• Benedict Mason
  • Six Piano Etudes (1988)

  • Chester Music Ltd (World)
  • piano
  • 25 min

Programme Note

1. Triad Warfare

This is a fierce toccata built around an equal distribution of major, minor, augmented and diminished triads arranged anti-tonally in waves of varying amplitude over the whole range of the keyboard. Irregular accentuation inspired by certain traditional 2-malet xylophone techniques as well as the possibility to play two successive triads legato between five fingers (by sliding one or more fingers by a black note to a white note) contribute, when the piece is played fast enough, to a suspended hovering dislocation further disrupted by accelerandi and rallentandi.

2. Notes Inegales - Petite Boite a musique en pasacaille

This piece is a passacaglia, the ground of which is a symmetrical series, where some notes are more equal than others.

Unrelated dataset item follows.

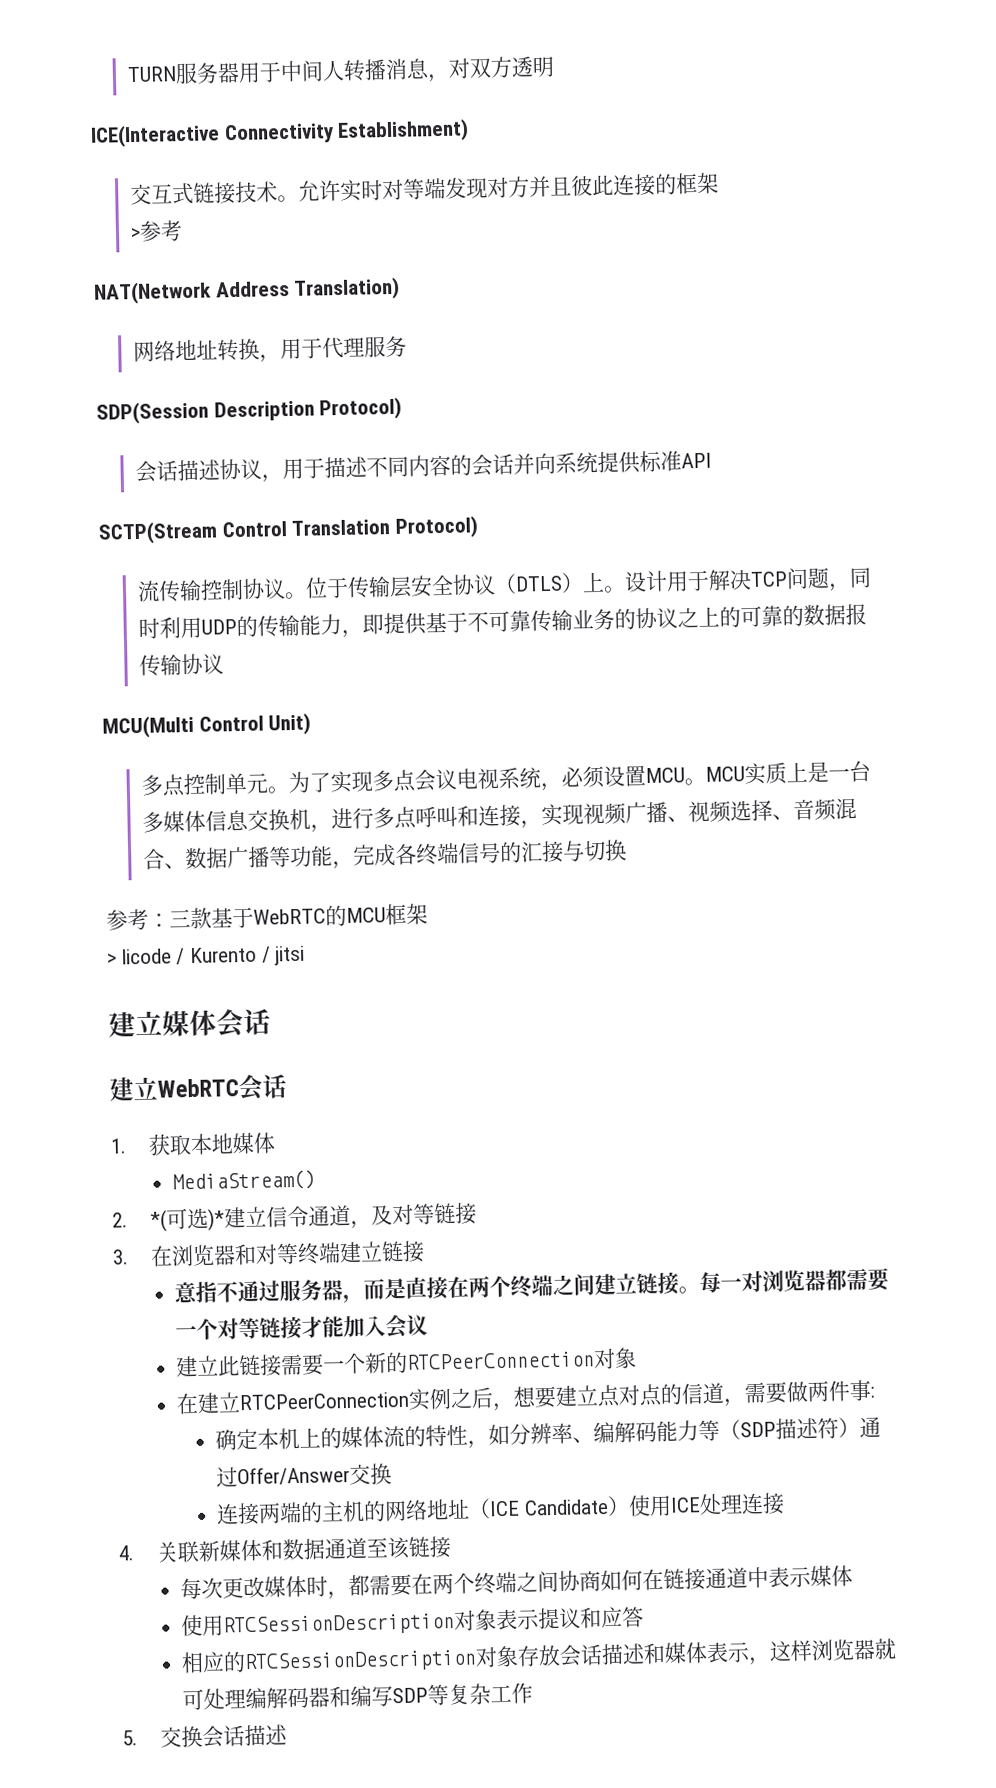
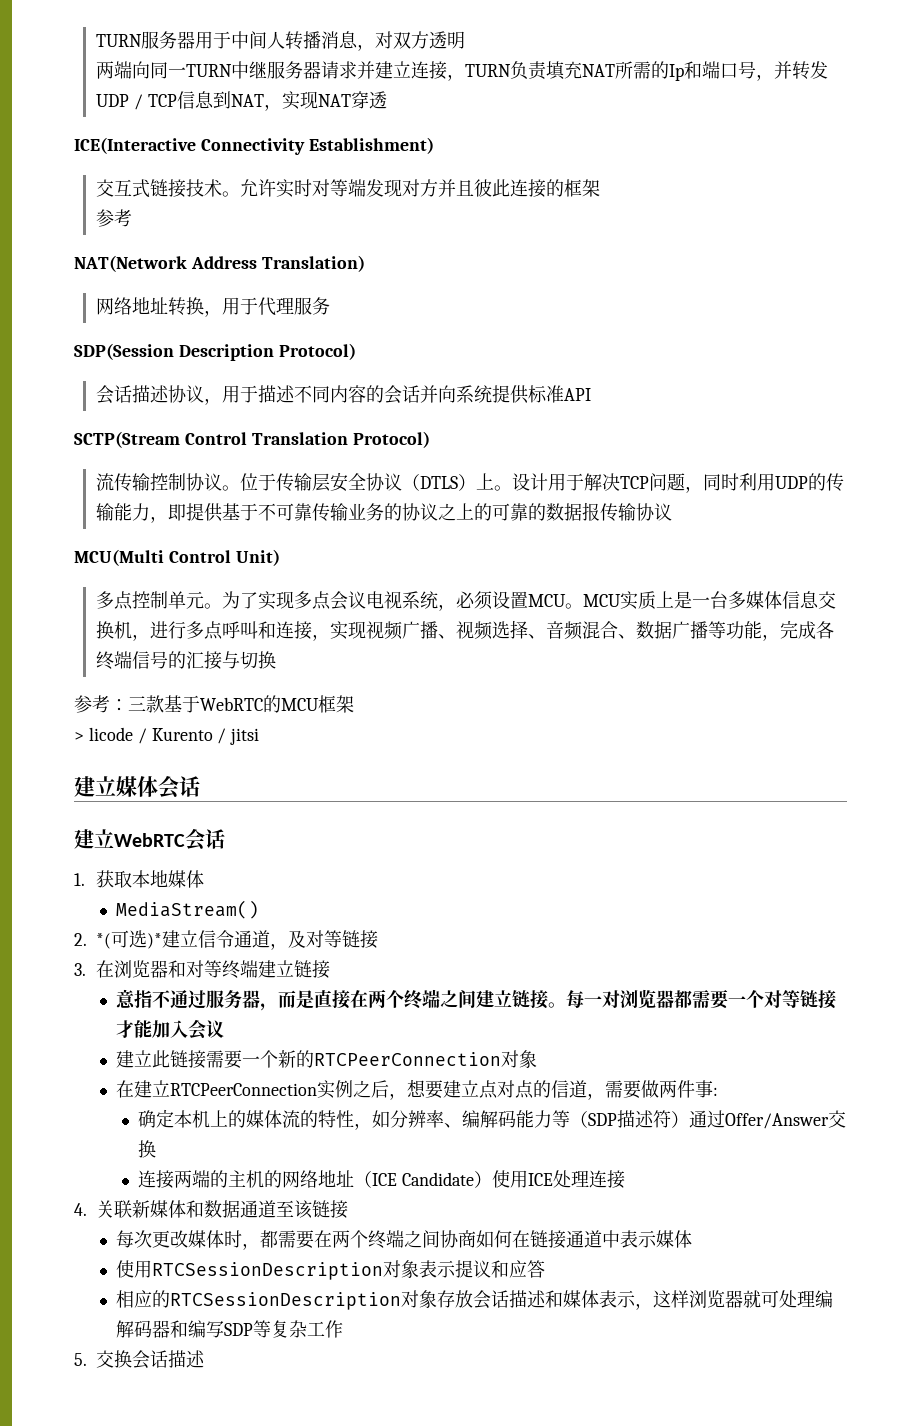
(556, 67) none -> [96,61,829,81] [96,91,387,111] // 两端向同一TURN中继服务器请求并建立连接，TURN负责填充NAT所需的Ip和端口号，并转发UDP / TCP信息到NAT，实现NAT穿透
[130,227,142,240] > -> (601, 188) none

The eponymous performing convention of the Baroque period is here taken to all possible rhythmic and polystylistic extremes with all manner of devices (sometimes even physical ones, e.g. the distance the hands jump, constraints of fingering and other obstacles) to creat the inequality.

At times a rich contrapuntal tension with only two parts in combination or displacement by incompatible fractions (triplet / semiquaver) is set up and notated very precisely. At other moments there are attempts to cheat or defy time (borrowed and stolen time) as something ongoing and irrevocable, both in the notation and in the interpretation / performance.

3. In the Cracks

Using the white notes only, the performer concentrates on what he / she has spent a lifetime trying to avoid, namely to miss the cetnre of the key and to hit two keys at once with one finger. It is a rhapsodic study in the use of the third pedal, wide stretches and abrupt tempo change.

4. Fluctuating Durations and Metrical Punning

This is a study in repeated notes and makes use of a device where one rhythmic cell may change into another over a number of repetitions and sometimes also against a constant. The manner of accomplishing this process is musical (i.e. in the performance) rater than systemic (in the notation and therefore becoming too complex) and also pscho-acoustic (a coup d'oreille where, with a judicious use of accent shift and tempo-change on the part of the performer, the listener may suddenly find him / herself perceiving the rhythm as if from a different view point: it is as if the rhythms jump into a new position when the accent is refocused).

A simple parallel from Lewis Carroll whose game 'doublets' illustrates this point:one word is changed into another via other words, e.g. FOUR-Foul-Fool-Foot-Fort-Fare-Fire-FIVE.

5. Steinweg nach Hamburg

This multi-referential title refers principally to the raison d'etre of this piece in honour of Steinways of Hamburg and the fact that because of the resonance of the harmonics vis-a-vis the length of strings and their accessibilty, this piece has been designed for, and can only be played on, a Steinway Model D full-length concert grand piano. Fixed harmonics on the strings of the lower half of the piano are prepared by nine assistants who retain their finger positions throughout the performance. The harmonics are chosen with ergonomic and microtonal considerations to give a variety of harmonic cross references. The piece proceeds through an alternation of two textures: fast, more mechanical two-part music followed by quasi chorale (sic) chordal music. These two textures merge and change as each successiviely effects the other as the piece progresses.

6. Schenker

Caligraphically notated in the style of Heinrich Schenker's (1868?-1935) Music Analyses, this piece allows for certain freedom of interpretation by the performer in terms of musica ficta, figured bass, ornamentation and the free translation of German terms used by Schenker. Central to the piece is the Schenkerian idea of foreground and backgruond: its as if layer after layer (in the vertical sense) is lifted off during the (linear) progress of the piece and by the end there is almost nothing left. One type of foreground consists of certain highlighted chords that appear at intervals during the piece, and which are repeated at gradually decreasing tempi and pre-recorded on tape to run in tandem with the live piano. The piece is also inspired by Charles Rosen's comments on Beethoven's 'mastery of musica time' in The Classical Style.